Primeiro como testemunha externa e depois como pessoa envolvida na trama que se estabelece após a morte, Maria é nossos olhos e ouvidos em Os enamoramentos. É a partir de seus comentários e de sua narrativa que temos acesso aos acontecimentos, e, tendo ela tomado parte no desenrolar dos fatos, sabemos se tratar de um relato cujo autor real – Marías – compilou com toda a cautela que compete à primeira pessoa.

A trama é bem arquitetada, e foi narrada com maestria por Marías: não se trata de um livro difícil, de escrita intrincada ou rebuscada – embora pareça extensa às vezes -, mas de um livro que demanda atenção.
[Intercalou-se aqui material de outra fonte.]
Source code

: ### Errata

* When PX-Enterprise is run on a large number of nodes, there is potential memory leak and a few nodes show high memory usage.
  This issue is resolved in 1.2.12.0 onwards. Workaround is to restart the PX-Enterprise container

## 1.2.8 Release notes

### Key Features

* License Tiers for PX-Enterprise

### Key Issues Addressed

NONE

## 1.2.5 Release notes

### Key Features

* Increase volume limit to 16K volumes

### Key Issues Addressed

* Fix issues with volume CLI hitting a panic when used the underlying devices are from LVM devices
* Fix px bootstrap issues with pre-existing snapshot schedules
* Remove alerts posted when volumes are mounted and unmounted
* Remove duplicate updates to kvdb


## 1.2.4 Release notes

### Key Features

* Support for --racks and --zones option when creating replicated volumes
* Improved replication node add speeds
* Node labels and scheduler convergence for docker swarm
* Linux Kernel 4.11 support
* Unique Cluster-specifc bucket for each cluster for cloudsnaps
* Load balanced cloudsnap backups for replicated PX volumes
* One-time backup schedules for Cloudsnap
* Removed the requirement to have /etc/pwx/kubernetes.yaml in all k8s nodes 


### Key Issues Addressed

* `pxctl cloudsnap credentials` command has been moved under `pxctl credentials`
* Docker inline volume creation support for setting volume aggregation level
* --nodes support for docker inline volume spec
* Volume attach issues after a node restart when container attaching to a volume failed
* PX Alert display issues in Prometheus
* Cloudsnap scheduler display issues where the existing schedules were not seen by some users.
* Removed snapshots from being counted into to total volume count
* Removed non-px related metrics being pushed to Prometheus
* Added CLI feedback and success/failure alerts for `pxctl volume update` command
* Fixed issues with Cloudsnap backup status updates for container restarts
Não porque se trata de um livro detetivesco, de resolução de um mistério, mas sim porque ao passo que a trama central vai se desenvolvendo, outras questões vão emergindo e sendo processadas virtualmente, nas entrelinhas ou, como preferem alguns, no background da história.

Maria se apaixona, ou melhor, se enamora, por Díaz-Varella, cuja personalidade, de solteirão convicto, prenuncia a falta de estabilidade ou de futuro no affair. Luisa, a viúva, também é uma peça nesse jogo, constituindo um ponto de referência para ambos, pelas possibilidades que sustenta, amorosas ou não. O polígono das relações vai se tornando mais e mais complexo conforme um elemento crucial do passado assoma o presente: o falecido Desvern.

Foi sua morte que propiciou o arranjo de relações no qual todo o conflito central do livro se desenrola. É a morte dele, inclusive, que estabelece a rotura dos dois tempos e, consequentemente, dos dois sistemas de relações: uma com e outra sem Maria Dolz. Precisamente por essa condição peculiar é que Marías alude ao romance de Balzac de 1832, O coronel Chabert. A volta do coronel à vida no romance passado existe em paralelo com o ethos criado pela morte de Desvern. O mais desconcertante é que, apesar dessa constatação cruenta – quiçá dolorosa -, essa é a realidade em que eles, contentes ou não, passam a viver.

Marías orquestra a narrativa de modo a desenovelar os conflitos gradativamente. As difíceis constatações que vão pouco a pouco se revelando nos detalhes mais banais (o passar do tempo, o “seguir em frente” da viúva, o que Maria e Luísa representam para Díaz-Varella, o encaminhamento das relações etc.) formam não um triângulo amoroso, mas um polígono, ainda que um de seus lados seja encarnado pelo falecido Desvern.

A peculiar trama criada por Marías tem assim os ingredientes de uma obra muito interessante, atestado do talento da cadência narrativa do autor, que conduz o leitor pela mão apesar das armadilhas dos lugares-comuns sobre o amor. Enamorar-se, portanto, aparenta ser uma experiência mais transcendente e intensa que o amor, embora seja, comumente, menos estável. Os casais-possibilidades a rondar as páginas do livro – Maria e Díaz-Varella, Díaz-Varella e Luisa, Luisa e Desvern – são todas facetas de enamoramentos distintos e, consequentemente, de concepções de amor também distintas.

Creio que Os enamoramentos pode ser considerado um livro de amor, mas virtualmente. Apesar de sua carapaça enganadora, cheia de circunvoluções literárias, o livro trata do amor, mas de um ponto de vista diferente, ora perturbador, ora realista, ora carnal, ora afetivo, ora sentimental, ora visceral; sendo todas elas facetas possíveis e desconcertantes desse misterioso sentimento.